Ironically enough, he loses his ability to dream in Mumbai, the 'City of Dreams'. His vision gets tainted by shades of betrayal that the film industry is riddled with. Bitten by the forbidden fruit of glamour, Bauua even loses his power to shoot stars in the sky. As he is surrounded by a galaxy of stars both in the sky and on the ground (his leading ladies in cameos as themselves) in a Bollywood party, he fails to demonstrate his ability to shoot the stars above. Juhi Chawla, who launched her former production house Dreamz Unlimited with SRK, tells him, "Humne toh bahut stars launch kiye hain," reminding SRK of his heydays gone by. Kajol, who starred opposite him in the recent dud Dilwale, mocks him with a "Better luck next time!".
The worst blow comes from Deepika Padukone. "Tumhare alawa bhi koi chaand taare todne ki baat kar raha hai," she tells someone on the phone. While a large chunk of the audience assumed she was talking to husband Ranveer Singh, I believe she was talking to SRK, the moviestar, himself. After Bauua fails to move a star or two, Deepika is the last to leave. "Aur chaand? Chaand gira sakte ho?," she asks him, taking a potshot at his 'Chaand Taare Tod Lau' days.

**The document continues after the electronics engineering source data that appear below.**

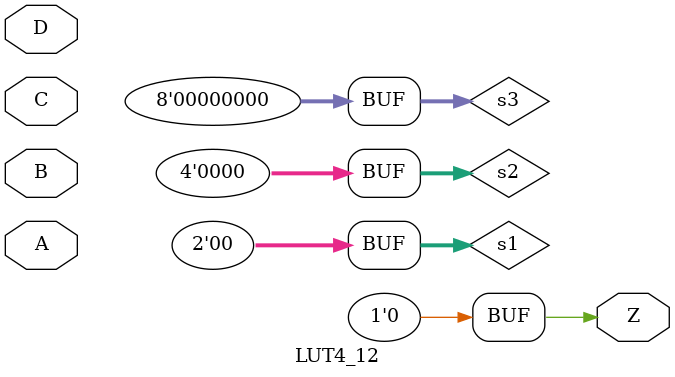
<source format=v>
module LUT4_12 #(
	parameter [15:0] INIT = 0
) (
	input A, B, C, D,
	output Z
);
	wire [7:0] s3 = D ?     INIT[15:8] :     INIT[7:0];
	wire [3:0] s2 = C ?       s3[ 7:4] :       s3[3:0];
	wire [1:0] s1 = B ?       s2[ 3:2] :       s2[1:0];
	assign Z =      A ?          s1[1] :         s1[0];
endmodule
</source>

It is also a potshot at his character in Om Shanti Om, who tells his mom, "Aaj uss chaand ko chhoo kar aa raha hu," when he meets the 'Dreamy Girl', Deepika Padukone, also an actress in that film, for the first time.
Bauua, an alter ego of SRK in some parallel universe, fails to get why his kainaat-backed shiddat stands diluted, till a drunk Babita tells him that it is because he betrayed Aafia. In the subsequent scenes, he takes a journey to arrive to the realisation that he was not being himself. He was still dreaming, but not the kind of dreams that had made a vertically challenged man like him touch the skies so far. He was betraying the dreams that made him what he is in the first place. It takes him a sober yet reformed Katrina to tell him he is still a Zero. In the process, she takes a journey of her own and becomes a Zero as well, gaining the ability to rise above worldly pains and embrace the state of being.

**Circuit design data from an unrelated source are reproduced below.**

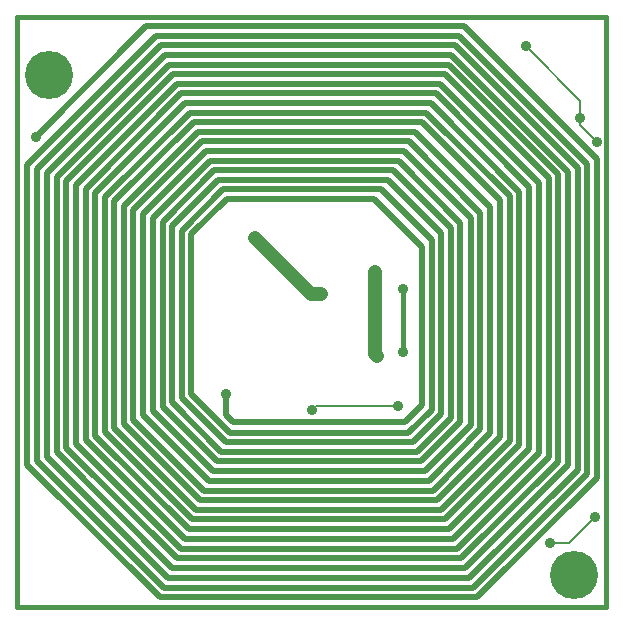
<source format=gbl>
G04 (created by PCBNEW-RS274X (2012-01-19 BZR 3256)-stable) date 2/17/2013 5:40:49 PM*
G01*
G70*
G90*
%MOIN*%
G04 Gerber Fmt 3.4, Leading zero omitted, Abs format*
%FSLAX34Y34*%
G04 APERTURE LIST*
%ADD10C,0.006000*%
%ADD11C,0.015000*%
%ADD12C,0.160000*%
%ADD13C,0.035000*%
%ADD14C,0.008000*%
%ADD15C,0.019700*%
%ADD16C,0.047200*%
%ADD17C,0.015700*%
G04 APERTURE END LIST*
G54D10*
G54D11*
X39724Y-24642D02*
X39756Y-24642D01*
X39724Y-44311D02*
X39724Y-24642D01*
X59358Y-44311D02*
X39724Y-44311D01*
X59358Y-24642D02*
X59358Y-44311D01*
X39724Y-24642D02*
X59358Y-24642D01*
G54D12*
X58299Y-43260D03*
X40783Y-26575D03*
G54D13*
X56681Y-25630D03*
X58488Y-28020D03*
X59039Y-28803D03*
X40339Y-28646D03*
X46673Y-37220D03*
X51728Y-35953D03*
X51642Y-33142D03*
X49850Y-33882D03*
X47654Y-32031D03*
X52571Y-35811D03*
X52571Y-33701D03*
X52409Y-37610D03*
X49551Y-37740D03*
X57480Y-42181D03*
X58980Y-41327D03*
G54D14*
X58488Y-28020D02*
X58488Y-28252D01*
X58488Y-27437D02*
X58488Y-28020D01*
X56681Y-25630D02*
X58488Y-27437D01*
X58488Y-28252D02*
X59039Y-28803D01*
G54D15*
X46118Y-40110D02*
X43925Y-37917D01*
X41039Y-29973D02*
X44780Y-26232D01*
X58728Y-29562D02*
X58728Y-39866D01*
X41362Y-30119D02*
X44930Y-26551D01*
X54195Y-25913D02*
X58091Y-29809D01*
X59047Y-29396D02*
X59047Y-40004D01*
X55815Y-38654D02*
X53717Y-40752D01*
X46024Y-29126D02*
X52617Y-29126D01*
X53205Y-28150D02*
X55815Y-30760D01*
X45614Y-28150D02*
X53205Y-28150D01*
X46673Y-37220D02*
X46673Y-37905D01*
X45063Y-26870D02*
X53816Y-26870D01*
X51627Y-30713D02*
X53217Y-32303D01*
X40390Y-39434D02*
X40390Y-29709D01*
X58406Y-39732D02*
X54795Y-43343D01*
X58728Y-39866D02*
X54925Y-43669D01*
X45201Y-27189D02*
X53673Y-27189D01*
X42008Y-38736D02*
X42008Y-30382D01*
X46815Y-38504D02*
X45535Y-37224D01*
X42650Y-30661D02*
X45476Y-27835D01*
X45189Y-42374D02*
X41681Y-38866D01*
X54608Y-24957D02*
X59047Y-29396D01*
X46253Y-39780D02*
X44252Y-37779D01*
X46720Y-30713D02*
X51627Y-30713D01*
X44890Y-37493D02*
X44890Y-31625D01*
X51855Y-30394D02*
X53539Y-32078D01*
X44890Y-31625D02*
X46436Y-30079D01*
X42969Y-38347D02*
X42969Y-30795D01*
X53717Y-40752D02*
X45831Y-40752D01*
X53441Y-40110D02*
X46118Y-40110D01*
X53816Y-26870D02*
X57118Y-30172D01*
X45319Y-42047D02*
X42008Y-38736D01*
X58406Y-29677D02*
X58406Y-39732D01*
X53984Y-41398D02*
X45564Y-41398D01*
X54795Y-43343D02*
X44753Y-43343D01*
X45756Y-28472D02*
X52984Y-28472D01*
X57118Y-39189D02*
X54260Y-42047D01*
X42331Y-30519D02*
X45334Y-27516D01*
X54116Y-26232D02*
X57764Y-29880D01*
X59047Y-40004D02*
X55055Y-43996D01*
X53583Y-40433D02*
X45968Y-40433D01*
X53217Y-37598D02*
X52650Y-38165D01*
X52267Y-29764D02*
X54181Y-31678D01*
X52445Y-29445D02*
X54504Y-31504D01*
X44571Y-37638D02*
X44571Y-31488D01*
X53858Y-41075D02*
X45697Y-41075D01*
X54504Y-31504D02*
X54504Y-38142D01*
X56791Y-30307D02*
X56791Y-39047D01*
X53322Y-39780D02*
X46253Y-39780D01*
X57764Y-29880D02*
X57764Y-39468D01*
X53858Y-31858D02*
X53858Y-37866D01*
X54504Y-38142D02*
X53189Y-39457D01*
X58091Y-39598D02*
X54669Y-43020D01*
X44930Y-26551D02*
X53980Y-26551D01*
X43283Y-38204D02*
X43283Y-30945D01*
X44370Y-25272D02*
X54438Y-25272D01*
X45441Y-41724D02*
X42331Y-38614D01*
X40067Y-29575D02*
X44370Y-25272D01*
X53858Y-37866D02*
X52909Y-38815D01*
X57118Y-30172D02*
X57118Y-39189D01*
X41681Y-38866D02*
X41681Y-30252D01*
X54669Y-43020D02*
X44898Y-43020D01*
X54438Y-25272D02*
X58728Y-29562D01*
X57764Y-39468D02*
X54535Y-42697D01*
X45831Y-40752D02*
X43283Y-38204D01*
X55815Y-30760D02*
X55815Y-38654D01*
X44488Y-43996D02*
X40067Y-39575D01*
X52650Y-38165D02*
X46933Y-38165D01*
X55169Y-38382D02*
X53441Y-40110D01*
X40339Y-28646D02*
X44028Y-24957D01*
X43602Y-38067D02*
X43602Y-31083D01*
X52984Y-28472D02*
X55492Y-30980D01*
X40390Y-29709D02*
X44505Y-25594D01*
X45334Y-27516D02*
X53505Y-27516D01*
X58091Y-29809D02*
X58091Y-39598D01*
X46582Y-30394D02*
X51855Y-30394D01*
X54398Y-42374D02*
X45189Y-42374D01*
X42331Y-38614D02*
X42331Y-30519D01*
X45039Y-42697D02*
X41362Y-39020D01*
X54535Y-42697D02*
X45039Y-42697D01*
X53189Y-39457D02*
X46390Y-39457D01*
X53539Y-32078D02*
X53539Y-37733D01*
X44780Y-26232D02*
X54116Y-26232D01*
X56465Y-38917D02*
X53984Y-41398D01*
X54323Y-25594D02*
X58406Y-29677D01*
X56138Y-30627D02*
X56138Y-38795D01*
X45535Y-31898D02*
X46720Y-30713D01*
X41039Y-39161D02*
X41039Y-29973D01*
X43925Y-31225D02*
X46024Y-29126D01*
X56465Y-30476D02*
X56465Y-38917D01*
X55169Y-31173D02*
X55169Y-38382D01*
X43925Y-37917D02*
X43925Y-31225D01*
X46295Y-29764D02*
X52267Y-29764D01*
X54181Y-38004D02*
X53051Y-39134D01*
X54181Y-31678D02*
X54181Y-38004D01*
X46531Y-39134D02*
X44890Y-37493D01*
X45209Y-37351D02*
X45209Y-31767D01*
X45890Y-28795D02*
X52791Y-28795D01*
X55492Y-30980D02*
X55492Y-38524D01*
X40067Y-39575D02*
X40067Y-29575D01*
X52791Y-28795D02*
X55169Y-31173D01*
X53217Y-32303D02*
X53217Y-37598D01*
X42008Y-30382D02*
X45201Y-27189D01*
X42969Y-30795D02*
X45614Y-28150D01*
X44252Y-31354D02*
X46161Y-29445D01*
X53980Y-26551D02*
X57445Y-30016D01*
X42650Y-38484D02*
X42650Y-30661D01*
X56791Y-39047D02*
X54114Y-41724D01*
X56138Y-38795D02*
X53858Y-41075D01*
X55492Y-38524D02*
X53583Y-40433D01*
X57445Y-39327D02*
X54398Y-42374D01*
X45476Y-27835D02*
X53346Y-27835D01*
X41362Y-39020D02*
X41362Y-30119D01*
X54839Y-31348D02*
X54839Y-38263D01*
X52079Y-30079D02*
X53858Y-31858D01*
X52909Y-38815D02*
X46673Y-38815D01*
X44753Y-43343D02*
X40713Y-39303D01*
X57445Y-30016D02*
X57445Y-39327D01*
X44571Y-31488D02*
X46295Y-29764D01*
X40713Y-29842D02*
X44642Y-25913D01*
X45209Y-31767D02*
X46582Y-30394D01*
X46161Y-29445D02*
X52445Y-29445D01*
X46933Y-38165D02*
X46673Y-37905D01*
X45697Y-41075D02*
X42969Y-38347D01*
X44505Y-25594D02*
X54323Y-25594D01*
X44898Y-43020D02*
X41039Y-39161D01*
X53051Y-39134D02*
X46531Y-39134D01*
X53539Y-37733D02*
X52768Y-38504D01*
X46436Y-30079D02*
X52079Y-30079D01*
X53346Y-27835D02*
X56138Y-30627D01*
X44252Y-37779D02*
X44252Y-31354D01*
X52617Y-29126D02*
X54839Y-31348D01*
X46390Y-39457D02*
X44571Y-37638D01*
X41681Y-30252D02*
X45063Y-26870D01*
X45564Y-41398D02*
X42650Y-38484D01*
X40713Y-39303D02*
X40713Y-29842D01*
X54114Y-41724D02*
X45441Y-41724D01*
X43602Y-31083D02*
X45890Y-28795D01*
X44625Y-43669D02*
X40390Y-39434D01*
X55055Y-43996D02*
X44488Y-43996D01*
X44642Y-25913D02*
X54195Y-25913D01*
X52768Y-38504D02*
X46815Y-38504D01*
X46673Y-38815D02*
X45209Y-37351D01*
X44028Y-24957D02*
X54608Y-24957D01*
X54839Y-38263D02*
X53322Y-39780D01*
X43283Y-30945D02*
X45756Y-28472D01*
X54925Y-43669D02*
X44625Y-43669D01*
X45535Y-37224D02*
X45535Y-31898D01*
X45968Y-40433D02*
X43602Y-38067D01*
X53505Y-27516D02*
X56465Y-30476D01*
X54260Y-42047D02*
X45319Y-42047D01*
X53673Y-27189D02*
X56791Y-30307D01*
G54D16*
X51642Y-35867D02*
X51728Y-35953D01*
X51642Y-33142D02*
X51642Y-35867D01*
X49505Y-33882D02*
X49850Y-33882D01*
X47654Y-32031D02*
X49505Y-33882D01*
G54D17*
X52571Y-35811D02*
X52571Y-33701D01*
G54D14*
X49551Y-37740D02*
X49681Y-37610D01*
X49681Y-37610D02*
X52409Y-37610D01*
X58980Y-41327D02*
X58126Y-42181D01*
X58126Y-42181D02*
X57480Y-42181D01*
M02*

</source>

At the end of Zero, when Bauua takes a flight to Mars, he and SRK become one. Realising that he lost his way after delivering eccentric and ambitious films like Fan and Jab Harry Met Sejal, he corrects his course to do exactly the same thing all over again. He dreams like a Zero instead of posing like a hero. Instead of going back to the Happy New Years (his last blockbuster), he goes ahead and signs Saare Jahan Se Achha, the biopic of Rakesh Sharma, the first Indian to enter space.
Navigating the world beyond, shooting one star after the other out of his way, it seems like a journey SRK relates more to. It is a dream that he shares with the man. It is the state of being he thrives in. It is a feat impossible that we know was conquered. Even if SRK would not know that, he would still go for it, crooning in all his modesty, "Bas itna saa khwab hai".